Mass biological warfare is effective but difficult. Much easier would beto, say, quietly infect a handfull of people near where you're known to be operating (say, Florida), and let mass hysteria do the work of shutting down transportation, industry, and travel for you.

-- Soni (thomkilroy@hotmail.com), October 06, 2001.

Or infect a few Santa's helpers.

-- Joe (CactusJoe001@AOL.com), October 06, 2001.

Is anyone truly naive enough to think that any potential biological weapons would be coming from a tent in the desert?? Wouldn't it be fairly simple to create a human biological bomb by infecting oneself, as a suicide bomber, with one of the contagious bio-weapons? Plague, Ebola, Marburg, Smallpox, etc. might be hard to spray from a crop duster, but much easier to spread by human contact. I am not "paranoid" or even frightened of this potential threat, however we are fooling ourselves if we think that the bio-weapons are coming from a tent in the desert and are difficult to disseminate. I can think of many easy ways that a bio-weapon could be effectively used. Just remember that these terrorists are willing to sacrifice their lives. Don't underestimate the intelligence, resourcefulness and support that the terrorist networks have at their disposal.

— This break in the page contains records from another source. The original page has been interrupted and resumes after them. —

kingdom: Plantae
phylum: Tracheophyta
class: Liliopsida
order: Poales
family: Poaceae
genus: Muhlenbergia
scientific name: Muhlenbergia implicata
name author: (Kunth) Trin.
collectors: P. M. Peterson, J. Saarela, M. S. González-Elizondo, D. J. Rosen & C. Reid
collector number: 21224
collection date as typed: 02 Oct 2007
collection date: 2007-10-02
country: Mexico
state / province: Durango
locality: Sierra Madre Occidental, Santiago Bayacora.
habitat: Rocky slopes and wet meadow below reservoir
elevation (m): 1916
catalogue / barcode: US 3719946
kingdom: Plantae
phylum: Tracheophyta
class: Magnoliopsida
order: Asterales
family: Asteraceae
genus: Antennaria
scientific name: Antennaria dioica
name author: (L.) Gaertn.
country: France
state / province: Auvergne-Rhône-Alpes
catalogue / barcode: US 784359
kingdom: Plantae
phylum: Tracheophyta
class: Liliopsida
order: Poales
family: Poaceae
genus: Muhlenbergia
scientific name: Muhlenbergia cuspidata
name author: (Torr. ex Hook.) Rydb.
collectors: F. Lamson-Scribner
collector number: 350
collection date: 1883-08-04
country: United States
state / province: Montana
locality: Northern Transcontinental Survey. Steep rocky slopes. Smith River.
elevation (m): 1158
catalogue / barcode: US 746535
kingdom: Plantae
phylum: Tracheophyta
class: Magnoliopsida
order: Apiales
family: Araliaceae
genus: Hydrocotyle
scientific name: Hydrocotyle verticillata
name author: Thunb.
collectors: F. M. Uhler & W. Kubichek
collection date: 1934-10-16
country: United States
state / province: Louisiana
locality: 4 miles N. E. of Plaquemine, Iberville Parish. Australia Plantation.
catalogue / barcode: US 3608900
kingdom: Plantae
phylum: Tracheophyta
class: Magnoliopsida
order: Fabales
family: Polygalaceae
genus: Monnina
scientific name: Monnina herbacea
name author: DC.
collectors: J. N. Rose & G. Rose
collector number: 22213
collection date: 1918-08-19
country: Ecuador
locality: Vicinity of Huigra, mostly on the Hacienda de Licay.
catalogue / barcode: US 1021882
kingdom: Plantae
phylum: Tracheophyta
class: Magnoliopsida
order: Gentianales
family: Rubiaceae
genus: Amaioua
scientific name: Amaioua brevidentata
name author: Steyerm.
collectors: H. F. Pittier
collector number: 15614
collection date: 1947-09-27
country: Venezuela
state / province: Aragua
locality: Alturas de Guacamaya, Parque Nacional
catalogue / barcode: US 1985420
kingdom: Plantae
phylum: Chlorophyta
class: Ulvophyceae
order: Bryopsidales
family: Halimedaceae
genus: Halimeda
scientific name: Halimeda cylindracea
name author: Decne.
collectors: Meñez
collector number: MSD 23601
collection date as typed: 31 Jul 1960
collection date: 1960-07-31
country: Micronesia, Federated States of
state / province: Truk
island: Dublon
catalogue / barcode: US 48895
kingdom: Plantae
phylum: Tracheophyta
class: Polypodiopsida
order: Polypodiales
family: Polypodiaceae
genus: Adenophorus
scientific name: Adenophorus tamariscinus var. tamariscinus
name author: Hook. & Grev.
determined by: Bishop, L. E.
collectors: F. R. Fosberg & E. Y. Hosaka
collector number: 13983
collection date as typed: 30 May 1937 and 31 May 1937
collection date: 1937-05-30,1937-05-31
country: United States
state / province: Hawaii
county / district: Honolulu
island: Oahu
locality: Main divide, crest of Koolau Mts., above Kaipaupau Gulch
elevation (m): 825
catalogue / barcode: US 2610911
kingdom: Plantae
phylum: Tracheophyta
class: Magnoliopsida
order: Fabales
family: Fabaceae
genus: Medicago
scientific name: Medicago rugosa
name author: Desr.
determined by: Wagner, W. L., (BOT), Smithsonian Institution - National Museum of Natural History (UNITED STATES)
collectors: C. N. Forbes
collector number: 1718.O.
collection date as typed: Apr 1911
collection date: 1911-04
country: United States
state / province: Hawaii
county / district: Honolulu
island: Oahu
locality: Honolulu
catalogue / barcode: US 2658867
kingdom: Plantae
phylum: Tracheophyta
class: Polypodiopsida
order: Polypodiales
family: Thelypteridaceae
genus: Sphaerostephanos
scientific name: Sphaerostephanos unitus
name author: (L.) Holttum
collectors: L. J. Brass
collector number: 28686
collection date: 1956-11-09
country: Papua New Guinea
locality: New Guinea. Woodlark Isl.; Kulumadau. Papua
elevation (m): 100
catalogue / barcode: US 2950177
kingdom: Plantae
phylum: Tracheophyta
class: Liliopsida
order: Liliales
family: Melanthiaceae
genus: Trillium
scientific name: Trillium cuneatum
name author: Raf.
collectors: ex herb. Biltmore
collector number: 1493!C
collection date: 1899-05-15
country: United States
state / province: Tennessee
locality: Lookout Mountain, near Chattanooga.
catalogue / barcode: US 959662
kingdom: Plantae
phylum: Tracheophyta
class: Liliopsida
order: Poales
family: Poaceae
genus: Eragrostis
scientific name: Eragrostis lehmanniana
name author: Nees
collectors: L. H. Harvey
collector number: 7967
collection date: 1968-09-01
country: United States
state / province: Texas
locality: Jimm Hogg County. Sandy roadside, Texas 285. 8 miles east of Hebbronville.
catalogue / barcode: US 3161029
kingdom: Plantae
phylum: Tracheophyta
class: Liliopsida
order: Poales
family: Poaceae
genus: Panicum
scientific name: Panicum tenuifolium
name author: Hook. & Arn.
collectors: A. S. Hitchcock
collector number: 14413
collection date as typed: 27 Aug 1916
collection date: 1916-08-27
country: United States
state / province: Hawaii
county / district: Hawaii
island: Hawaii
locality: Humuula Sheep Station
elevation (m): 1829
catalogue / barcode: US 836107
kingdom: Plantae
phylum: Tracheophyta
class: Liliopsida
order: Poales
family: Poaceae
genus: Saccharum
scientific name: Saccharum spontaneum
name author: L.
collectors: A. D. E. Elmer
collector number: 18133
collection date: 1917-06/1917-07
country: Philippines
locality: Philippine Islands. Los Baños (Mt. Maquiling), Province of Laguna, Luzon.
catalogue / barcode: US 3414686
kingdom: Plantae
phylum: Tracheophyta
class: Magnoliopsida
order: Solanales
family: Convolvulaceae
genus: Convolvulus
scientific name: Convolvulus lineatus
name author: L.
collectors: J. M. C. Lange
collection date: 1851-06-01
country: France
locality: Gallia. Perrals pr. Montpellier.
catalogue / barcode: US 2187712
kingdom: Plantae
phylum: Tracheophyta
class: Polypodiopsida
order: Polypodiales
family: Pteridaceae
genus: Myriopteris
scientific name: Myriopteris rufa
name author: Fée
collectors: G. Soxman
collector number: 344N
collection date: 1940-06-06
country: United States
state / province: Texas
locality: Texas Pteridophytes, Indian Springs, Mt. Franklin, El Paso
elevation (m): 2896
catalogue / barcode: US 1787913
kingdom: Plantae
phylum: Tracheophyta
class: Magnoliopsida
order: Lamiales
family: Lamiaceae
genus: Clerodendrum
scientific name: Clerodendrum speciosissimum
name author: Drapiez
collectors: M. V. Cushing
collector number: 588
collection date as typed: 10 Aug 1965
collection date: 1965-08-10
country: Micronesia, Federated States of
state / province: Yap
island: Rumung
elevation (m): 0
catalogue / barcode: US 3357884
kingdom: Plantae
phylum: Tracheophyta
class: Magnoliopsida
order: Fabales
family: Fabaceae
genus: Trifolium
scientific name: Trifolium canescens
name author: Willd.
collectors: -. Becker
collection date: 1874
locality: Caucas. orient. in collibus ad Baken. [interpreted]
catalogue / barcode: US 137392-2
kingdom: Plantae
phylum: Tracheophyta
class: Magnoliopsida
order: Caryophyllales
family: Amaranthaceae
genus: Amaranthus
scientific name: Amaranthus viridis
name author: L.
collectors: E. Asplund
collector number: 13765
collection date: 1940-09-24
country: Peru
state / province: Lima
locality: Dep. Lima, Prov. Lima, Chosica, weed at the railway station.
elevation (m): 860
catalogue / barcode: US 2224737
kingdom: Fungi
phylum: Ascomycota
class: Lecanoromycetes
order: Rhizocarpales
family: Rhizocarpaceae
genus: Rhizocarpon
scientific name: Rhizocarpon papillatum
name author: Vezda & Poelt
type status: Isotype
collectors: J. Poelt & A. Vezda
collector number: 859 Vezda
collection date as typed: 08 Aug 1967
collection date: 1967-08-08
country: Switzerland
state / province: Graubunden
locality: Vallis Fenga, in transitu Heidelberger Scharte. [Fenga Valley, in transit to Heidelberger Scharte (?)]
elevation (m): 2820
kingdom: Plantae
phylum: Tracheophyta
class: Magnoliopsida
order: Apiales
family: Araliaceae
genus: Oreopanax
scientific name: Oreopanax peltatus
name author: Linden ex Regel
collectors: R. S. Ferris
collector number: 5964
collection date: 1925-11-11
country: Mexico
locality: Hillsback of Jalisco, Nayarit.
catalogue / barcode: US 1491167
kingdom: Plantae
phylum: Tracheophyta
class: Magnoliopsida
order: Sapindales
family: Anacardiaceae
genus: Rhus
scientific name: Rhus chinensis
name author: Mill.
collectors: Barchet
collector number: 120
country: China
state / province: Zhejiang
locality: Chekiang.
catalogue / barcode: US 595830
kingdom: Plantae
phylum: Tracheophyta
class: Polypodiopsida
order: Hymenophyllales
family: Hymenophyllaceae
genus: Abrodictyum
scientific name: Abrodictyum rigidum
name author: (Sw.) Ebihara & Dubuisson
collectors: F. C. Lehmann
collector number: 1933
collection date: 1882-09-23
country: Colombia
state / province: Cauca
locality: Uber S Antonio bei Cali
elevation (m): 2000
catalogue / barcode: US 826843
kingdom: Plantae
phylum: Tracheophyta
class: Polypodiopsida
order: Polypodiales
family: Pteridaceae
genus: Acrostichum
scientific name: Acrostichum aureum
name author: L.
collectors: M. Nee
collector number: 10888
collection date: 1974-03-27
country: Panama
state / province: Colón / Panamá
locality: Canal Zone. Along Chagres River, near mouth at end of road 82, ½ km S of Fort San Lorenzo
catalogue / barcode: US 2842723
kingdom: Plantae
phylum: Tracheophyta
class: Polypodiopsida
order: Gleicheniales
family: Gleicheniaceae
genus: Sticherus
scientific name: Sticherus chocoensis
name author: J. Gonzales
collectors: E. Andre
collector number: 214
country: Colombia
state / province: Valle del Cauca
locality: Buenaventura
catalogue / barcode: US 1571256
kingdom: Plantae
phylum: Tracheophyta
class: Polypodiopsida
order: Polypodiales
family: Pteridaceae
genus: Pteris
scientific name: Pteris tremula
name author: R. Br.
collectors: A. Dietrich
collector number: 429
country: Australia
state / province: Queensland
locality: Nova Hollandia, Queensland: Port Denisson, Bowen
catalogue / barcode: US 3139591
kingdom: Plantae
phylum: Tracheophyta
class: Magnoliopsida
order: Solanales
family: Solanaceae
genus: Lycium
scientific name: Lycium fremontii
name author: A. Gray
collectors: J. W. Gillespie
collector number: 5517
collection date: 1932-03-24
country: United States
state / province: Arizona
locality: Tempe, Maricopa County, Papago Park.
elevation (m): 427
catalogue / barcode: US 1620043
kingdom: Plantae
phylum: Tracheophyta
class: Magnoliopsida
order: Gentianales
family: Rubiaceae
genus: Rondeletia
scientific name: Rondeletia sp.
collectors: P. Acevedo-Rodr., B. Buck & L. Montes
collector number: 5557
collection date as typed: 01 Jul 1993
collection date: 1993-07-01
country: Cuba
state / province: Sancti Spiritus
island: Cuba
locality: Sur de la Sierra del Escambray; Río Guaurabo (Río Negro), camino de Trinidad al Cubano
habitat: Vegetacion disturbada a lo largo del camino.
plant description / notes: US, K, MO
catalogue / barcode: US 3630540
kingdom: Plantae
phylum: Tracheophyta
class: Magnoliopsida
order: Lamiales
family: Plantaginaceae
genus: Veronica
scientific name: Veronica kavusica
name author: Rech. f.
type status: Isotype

-- nancy (stoneground@catskill.net), October 06, 2001.


Nancy: And yes, that scares me. I have extreme difficulty in the concept of anyone making themselves into a human bomb, or whatever, to show their absolute support for a religious, political or social cause. As I understand it, even the Tuliban have their limits. When they do a frontal assault, those in the first wave are volunteers from other countries. At least they do remove themselves from the gene pool.

-- Ken S. in WC TN (scharabo@aol.com), October 07, 2001.

I think this whole war is stupid, what did we ever do to the afghans? they have know right to be doing these threats and hijacking our planes,I just hope one day these evil people will come to there senses.